▶ [Brief] In the entries below, find the lines that contain the word "LIST" and copy them.

::: Input data :::

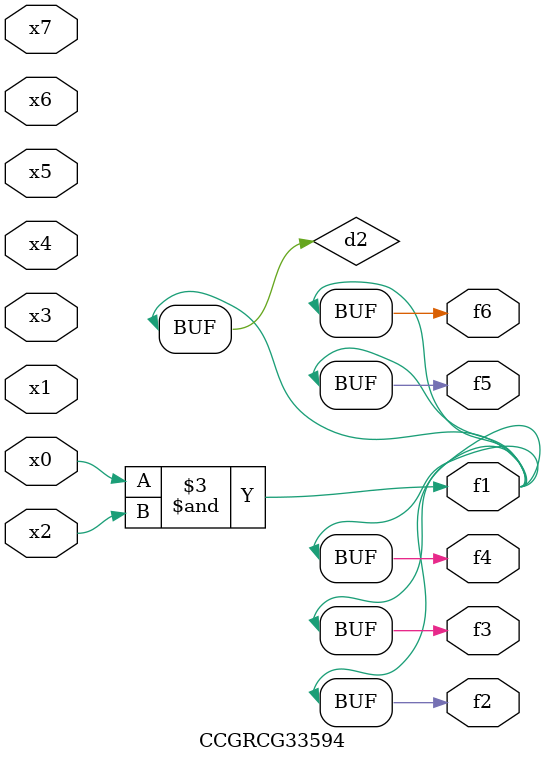
<source format=v>
module CCGRCG33594(
	input x0, x1, x2, x3, x4, x5, x6, x7,
	output f1, f2, f3, f4, f5, f6
);

	wire d1, d2;

	nor (d1, x3, x6);
	and (d2, x0, x2);
	assign f1 = d2;
	assign f2 = d2;
	assign f3 = d2;
	assign f4 = d2;
	assign f5 = d2;
	assign f6 = d2;
endmodule

</source>
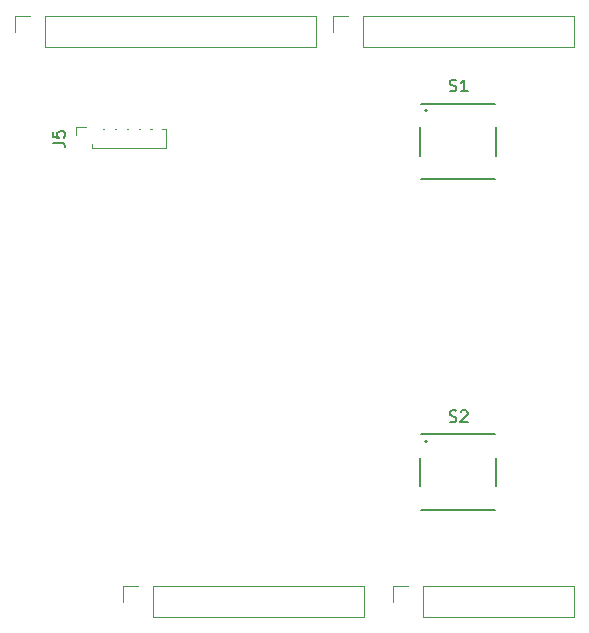
<source format=gbr>
%TF.GenerationSoftware,KiCad,Pcbnew,9.0.6*%
%TF.CreationDate,2025-12-02T16:19:02+01:00*%
%TF.ProjectId,new pcb,6e657720-7063-4622-9e6b-696361645f70,rev?*%
%TF.SameCoordinates,Original*%
%TF.FileFunction,Legend,Top*%
%TF.FilePolarity,Positive*%
%FSLAX46Y46*%
G04 Gerber Fmt 4.6, Leading zero omitted, Abs format (unit mm)*
G04 Created by KiCad (PCBNEW 9.0.6) date 2025-12-02 16:19:02*
%MOMM*%
%LPD*%
G01*
G04 APERTURE LIST*
%ADD10C,0.150000*%
%ADD11C,0.200000*%
%ADD12C,0.120000*%
G04 APERTURE END LIST*
D10*
X154291095Y-82231300D02*
X154433952Y-82278919D01*
X154433952Y-82278919D02*
X154672047Y-82278919D01*
X154672047Y-82278919D02*
X154767285Y-82231300D01*
X154767285Y-82231300D02*
X154814904Y-82183680D01*
X154814904Y-82183680D02*
X154862523Y-82088442D01*
X154862523Y-82088442D02*
X154862523Y-81993204D01*
X154862523Y-81993204D02*
X154814904Y-81897966D01*
X154814904Y-81897966D02*
X154767285Y-81850347D01*
X154767285Y-81850347D02*
X154672047Y-81802728D01*
X154672047Y-81802728D02*
X154481571Y-81755109D01*
X154481571Y-81755109D02*
X154386333Y-81707490D01*
X154386333Y-81707490D02*
X154338714Y-81659871D01*
X154338714Y-81659871D02*
X154291095Y-81564633D01*
X154291095Y-81564633D02*
X154291095Y-81469395D01*
X154291095Y-81469395D02*
X154338714Y-81374157D01*
X154338714Y-81374157D02*
X154386333Y-81326538D01*
X154386333Y-81326538D02*
X154481571Y-81278919D01*
X154481571Y-81278919D02*
X154719666Y-81278919D01*
X154719666Y-81278919D02*
X154862523Y-81326538D01*
X155243476Y-81374157D02*
X155291095Y-81326538D01*
X155291095Y-81326538D02*
X155386333Y-81278919D01*
X155386333Y-81278919D02*
X155624428Y-81278919D01*
X155624428Y-81278919D02*
X155719666Y-81326538D01*
X155719666Y-81326538D02*
X155767285Y-81374157D01*
X155767285Y-81374157D02*
X155814904Y-81469395D01*
X155814904Y-81469395D02*
X155814904Y-81564633D01*
X155814904Y-81564633D02*
X155767285Y-81707490D01*
X155767285Y-81707490D02*
X155195857Y-82278919D01*
X155195857Y-82278919D02*
X155814904Y-82278919D01*
X154291095Y-54231300D02*
X154433952Y-54278919D01*
X154433952Y-54278919D02*
X154672047Y-54278919D01*
X154672047Y-54278919D02*
X154767285Y-54231300D01*
X154767285Y-54231300D02*
X154814904Y-54183680D01*
X154814904Y-54183680D02*
X154862523Y-54088442D01*
X154862523Y-54088442D02*
X154862523Y-53993204D01*
X154862523Y-53993204D02*
X154814904Y-53897966D01*
X154814904Y-53897966D02*
X154767285Y-53850347D01*
X154767285Y-53850347D02*
X154672047Y-53802728D01*
X154672047Y-53802728D02*
X154481571Y-53755109D01*
X154481571Y-53755109D02*
X154386333Y-53707490D01*
X154386333Y-53707490D02*
X154338714Y-53659871D01*
X154338714Y-53659871D02*
X154291095Y-53564633D01*
X154291095Y-53564633D02*
X154291095Y-53469395D01*
X154291095Y-53469395D02*
X154338714Y-53374157D01*
X154338714Y-53374157D02*
X154386333Y-53326538D01*
X154386333Y-53326538D02*
X154481571Y-53278919D01*
X154481571Y-53278919D02*
X154719666Y-53278919D01*
X154719666Y-53278919D02*
X154862523Y-53326538D01*
X155814904Y-54278919D02*
X155243476Y-54278919D01*
X155529190Y-54278919D02*
X155529190Y-53278919D01*
X155529190Y-53278919D02*
X155433952Y-53421776D01*
X155433952Y-53421776D02*
X155338714Y-53517014D01*
X155338714Y-53517014D02*
X155243476Y-53564633D01*
X120704819Y-58623333D02*
X121419104Y-58623333D01*
X121419104Y-58623333D02*
X121561961Y-58670952D01*
X121561961Y-58670952D02*
X121657200Y-58766190D01*
X121657200Y-58766190D02*
X121704819Y-58909047D01*
X121704819Y-58909047D02*
X121704819Y-59004285D01*
X120704819Y-57670952D02*
X120704819Y-58147142D01*
X120704819Y-58147142D02*
X121181009Y-58194761D01*
X121181009Y-58194761D02*
X121133390Y-58147142D01*
X121133390Y-58147142D02*
X121085771Y-58051904D01*
X121085771Y-58051904D02*
X121085771Y-57813809D01*
X121085771Y-57813809D02*
X121133390Y-57718571D01*
X121133390Y-57718571D02*
X121181009Y-57670952D01*
X121181009Y-57670952D02*
X121276247Y-57623333D01*
X121276247Y-57623333D02*
X121514342Y-57623333D01*
X121514342Y-57623333D02*
X121609580Y-57670952D01*
X121609580Y-57670952D02*
X121657200Y-57718571D01*
X121657200Y-57718571D02*
X121704819Y-57813809D01*
X121704819Y-57813809D02*
X121704819Y-58051904D01*
X121704819Y-58051904D02*
X121657200Y-58147142D01*
X121657200Y-58147142D02*
X121609580Y-58194761D01*
D11*
%TO.C,S2*%
X151900000Y-83300000D02*
X158100000Y-83300000D01*
X151800000Y-85300000D02*
X151800000Y-87700000D01*
X158200000Y-87700000D02*
X158200000Y-85300000D01*
X158100000Y-89700000D02*
X151900000Y-89700000D01*
X152400000Y-83900000D02*
G75*
G02*
X152200000Y-83900000I-100000J0D01*
G01*
X152200000Y-83900000D02*
G75*
G02*
X152400000Y-83900000I100000J0D01*
G01*
%TO.C,S1*%
X151900000Y-55300000D02*
X158100000Y-55300000D01*
X151800000Y-57300000D02*
X151800000Y-59700000D01*
X158200000Y-59700000D02*
X158200000Y-57300000D01*
X158100000Y-61700000D02*
X151900000Y-61700000D01*
X152400000Y-55900000D02*
G75*
G02*
X152200000Y-55900000I-100000J0D01*
G01*
X152200000Y-55900000D02*
G75*
G02*
X152400000Y-55900000I100000J0D01*
G01*
D12*
%TO.C,J1*%
X126610000Y-96130000D02*
X127940000Y-96130000D01*
X126610000Y-97460000D02*
X126610000Y-96130000D01*
X129210000Y-96130000D02*
X147050000Y-96130000D01*
X129210000Y-98790000D02*
X129210000Y-96130000D01*
X129210000Y-98790000D02*
X147050000Y-98790000D01*
X147050000Y-98790000D02*
X147050000Y-96130000D01*
%TO.C,J3*%
X149470000Y-96130000D02*
X150800000Y-96130000D01*
X149470000Y-97460000D02*
X149470000Y-96130000D01*
X152070000Y-96130000D02*
X164830000Y-96130000D01*
X152070000Y-98790000D02*
X152070000Y-96130000D01*
X152070000Y-98790000D02*
X164830000Y-98790000D01*
X164830000Y-98790000D02*
X164830000Y-96130000D01*
%TO.C,J2*%
X117466000Y-47870000D02*
X118796000Y-47870000D01*
X117466000Y-49200000D02*
X117466000Y-47870000D01*
X120066000Y-47870000D02*
X142986000Y-47870000D01*
X120066000Y-50530000D02*
X120066000Y-47870000D01*
X120066000Y-50530000D02*
X142986000Y-50530000D01*
X142986000Y-50530000D02*
X142986000Y-47870000D01*
%TO.C,J4*%
X144390000Y-47870000D02*
X145720000Y-47870000D01*
X144390000Y-49200000D02*
X144390000Y-47870000D01*
X146990000Y-47870000D02*
X164830000Y-47870000D01*
X146990000Y-50530000D02*
X146990000Y-47870000D01*
X146990000Y-50530000D02*
X164830000Y-50530000D01*
X164830000Y-50530000D02*
X164830000Y-47870000D01*
%TO.C,J5*%
X122690000Y-57315000D02*
X123500000Y-57315000D01*
X122690000Y-58000000D02*
X122690000Y-57315000D01*
X124000000Y-59100000D02*
X124000000Y-58685000D01*
X124000000Y-59100000D02*
X130310000Y-59100000D01*
X124945898Y-57480000D02*
X125054102Y-57480000D01*
X125945898Y-57480000D02*
X126054102Y-57480000D01*
X126945898Y-57480000D02*
X127054102Y-57480000D01*
X127945898Y-57480000D02*
X128054102Y-57480000D01*
X128945898Y-57480000D02*
X129054102Y-57480000D01*
X129945898Y-57480000D02*
X130310000Y-57480000D01*
X130310000Y-59100000D02*
X130310000Y-57480000D01*
%TD*%
M02*

</source>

:::

▶ [Expected answer]
G04 APERTURE LIST*
G04 APERTURE END LIST*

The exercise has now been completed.